Lucy é um filme bem estranho. Saído da mente insano-futurista de Luc Besson, de O Profissional (1994) e O Quinto Elemento (1997), gira em torno de uma inocente garota forçada pelo tráfico chinês (ou coreano, essa é uma das confusões da história) a servir como “mula”; a moça se vê transformada numa super-humana, cujas capacidades mentais se elevam gradativamente até os 100%, quando o pacote de drogas sintéticas rompe em seu estômago e o conteúdo é absorvido pelo organismo.

A história, que demorou dez anos para ser realizada, mistura um pouco de filosofia da mente, com As Portas da Percepção1 e outros filmes que já flertaram com questões sobre a potencialidade humana diante de um “conhecimento maior”, como 2001 – Uma Odisseia no Espaço (Stanley Kubrick, 1968) e A Árvore da Vida (Terrence Malick, 2011), além de A Origem (Christopher Nolan, 2010), inspiração admitida pelo próprio Besson. Mas o diretor também consegue impor sua assinatura, salpicando muitas cenas de ação que, infelizmente, enfraquecem qualquer exploração filosófica mais profunda, transformando tudo em, apenas, pseudociência.

O autor parte da premissa – questionável, segundo especialistas – de que o ser humano só usa 10% de sua capacidade mental. Albert Einstein teria sido o gênio que foi porque conseguia utilizar 11%. Lucy, a protagonista de Besson, dado os infortúnios do destino, chegará aos 100%. A trama é divida em capítulos (20%, 40%, 60% e assim por diante) que, na teoria, pretendem mostrar a evolução da personagem à medida que adquire maior capacidade mental. Digo “na teoria” porque nem o roteiro, nem Scarlet Johansson, que incorpora Lucy, conseguem dar conta da proposta e não entregam nada além de um estereótipo de ser elevado, com superforça, alta capacidade de aprendizagem, captação e controle de sinais elétricos e outras sensibilidades desenvolvidas.

A Lucy de Besson e Scarlett não consegue fugir do clichê de se tornar robótica à medida que desenvolve seu intelecto, e as cenas em que busca “retomar sua humanidade” e ser sensível simplesmente não funcionam – patética é sua ligação, artificial e acelerada, com o policial francês. Realmente penso que a atriz não foi o encaixe perfeito dessa proposta, mas realmente não sei quem poderia substituí-la – talvez Sandra Bullock, especialmente nas cenas de Lucy que se assemelham muito ao final primitivo de Gravidade (Alfonso Cuarón, 2013).

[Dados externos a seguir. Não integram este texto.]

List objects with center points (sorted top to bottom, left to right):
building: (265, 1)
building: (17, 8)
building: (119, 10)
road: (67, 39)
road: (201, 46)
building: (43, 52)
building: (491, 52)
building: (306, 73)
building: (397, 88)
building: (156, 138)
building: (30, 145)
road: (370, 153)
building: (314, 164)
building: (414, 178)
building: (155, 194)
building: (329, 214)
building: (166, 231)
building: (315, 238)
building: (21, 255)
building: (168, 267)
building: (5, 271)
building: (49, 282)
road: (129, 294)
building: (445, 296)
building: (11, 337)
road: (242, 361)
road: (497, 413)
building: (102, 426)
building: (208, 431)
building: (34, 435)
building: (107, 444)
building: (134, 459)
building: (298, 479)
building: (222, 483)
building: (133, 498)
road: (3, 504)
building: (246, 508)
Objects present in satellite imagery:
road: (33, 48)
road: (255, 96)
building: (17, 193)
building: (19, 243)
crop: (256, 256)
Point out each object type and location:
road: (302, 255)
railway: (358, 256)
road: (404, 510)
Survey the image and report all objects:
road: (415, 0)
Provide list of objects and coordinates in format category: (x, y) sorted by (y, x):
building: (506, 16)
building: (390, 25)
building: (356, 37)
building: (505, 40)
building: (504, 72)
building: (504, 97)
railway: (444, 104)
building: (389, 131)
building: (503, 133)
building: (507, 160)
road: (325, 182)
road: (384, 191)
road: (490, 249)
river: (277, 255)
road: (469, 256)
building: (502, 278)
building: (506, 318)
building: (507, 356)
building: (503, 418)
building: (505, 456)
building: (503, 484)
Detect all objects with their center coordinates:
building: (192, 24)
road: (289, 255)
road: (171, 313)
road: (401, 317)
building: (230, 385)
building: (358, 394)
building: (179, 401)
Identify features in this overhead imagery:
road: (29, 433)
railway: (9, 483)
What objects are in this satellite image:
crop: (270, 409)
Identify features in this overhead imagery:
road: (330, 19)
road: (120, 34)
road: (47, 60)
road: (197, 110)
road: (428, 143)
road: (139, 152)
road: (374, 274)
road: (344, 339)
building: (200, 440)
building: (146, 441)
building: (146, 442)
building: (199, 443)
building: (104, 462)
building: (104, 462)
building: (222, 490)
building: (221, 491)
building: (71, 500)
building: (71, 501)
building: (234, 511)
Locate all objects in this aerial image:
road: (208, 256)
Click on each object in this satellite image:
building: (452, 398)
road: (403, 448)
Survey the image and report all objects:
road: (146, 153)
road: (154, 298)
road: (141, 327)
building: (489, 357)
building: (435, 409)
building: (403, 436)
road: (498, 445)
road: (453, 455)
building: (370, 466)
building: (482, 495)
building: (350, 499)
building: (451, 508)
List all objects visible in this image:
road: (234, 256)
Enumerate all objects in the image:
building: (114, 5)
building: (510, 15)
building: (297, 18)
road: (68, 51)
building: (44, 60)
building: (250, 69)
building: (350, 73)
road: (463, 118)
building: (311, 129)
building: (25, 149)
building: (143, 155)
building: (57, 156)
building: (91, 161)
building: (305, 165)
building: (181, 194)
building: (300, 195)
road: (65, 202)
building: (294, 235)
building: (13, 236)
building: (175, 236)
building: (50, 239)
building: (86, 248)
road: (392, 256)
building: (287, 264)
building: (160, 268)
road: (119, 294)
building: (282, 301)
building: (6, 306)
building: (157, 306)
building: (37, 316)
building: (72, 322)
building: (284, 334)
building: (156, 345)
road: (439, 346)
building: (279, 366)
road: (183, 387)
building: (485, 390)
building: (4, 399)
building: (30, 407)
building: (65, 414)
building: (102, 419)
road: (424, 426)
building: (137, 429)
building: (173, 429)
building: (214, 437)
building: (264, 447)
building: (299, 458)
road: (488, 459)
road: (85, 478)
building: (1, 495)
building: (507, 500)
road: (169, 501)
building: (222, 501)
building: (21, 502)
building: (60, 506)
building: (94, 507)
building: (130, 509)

Existe também um fiapo de trama paralela que explora o trabalho do professor Norman (Morgan Freeman), um cientista especializado nas questões na mente. O personagem funciona como voz técnica da narrativa, muitas vezes trabalhando numa narração em off exatamente igual aos documentários científicos que Freeman ocasionalmente narra (como Into the Wormhole, 2010).

O que Lucy tem de mais interessante se perde, infelizmente, na ansiedade de Besson, que deixa a edição deveras frenética, abandonando qualquer possibilidade de aprofundamento nas questões tão interessantes que levanta em sua plot. Assim como Lars Von Trier agradou a todos em Ninfomaníaca (2014) entrecortando cenas da história com paralelos não relacionados, Luc Besson utiliza-se da mesma técnica aqui e o resultado é, mais uma vez, positivo. Essa ferramenta, inclusive, funciona até melhor neste filme porque cria um paralelismo com as outras criaturas vivas que se encaixa muito bem com a história metafísica. Por outro lado, porém, quando a delicadeza é necessária o diretor fracassa, especialmente na cena em que Lucy viaja no tempo/espaço e encontra a primeira primata da História, também chamada Lucy. Ali o diretor poderia ter dado espaço tanto à filosofia contida em sua história, quanto à atuação de Scarlet, mas, infelizmente, é afobado demais, perdendo ambas.

Curiosamente o filme consegue ser, ainda assim, um ponto fora da curva em meio a filmes de ação cada vez mais pasteurizados. A ideia a ser explorada é boa, pena que cai em rumos errados ou contraditórios. Em todo o caso, Lucy é uma diversão agradável, e tem feito sucesso nos cinemas brasileiros.

  1. Importante livro de Aldous Huxley (1954), que narra suas experiências lisérgicas com a mescalina, alucinógeno extraído do peiote.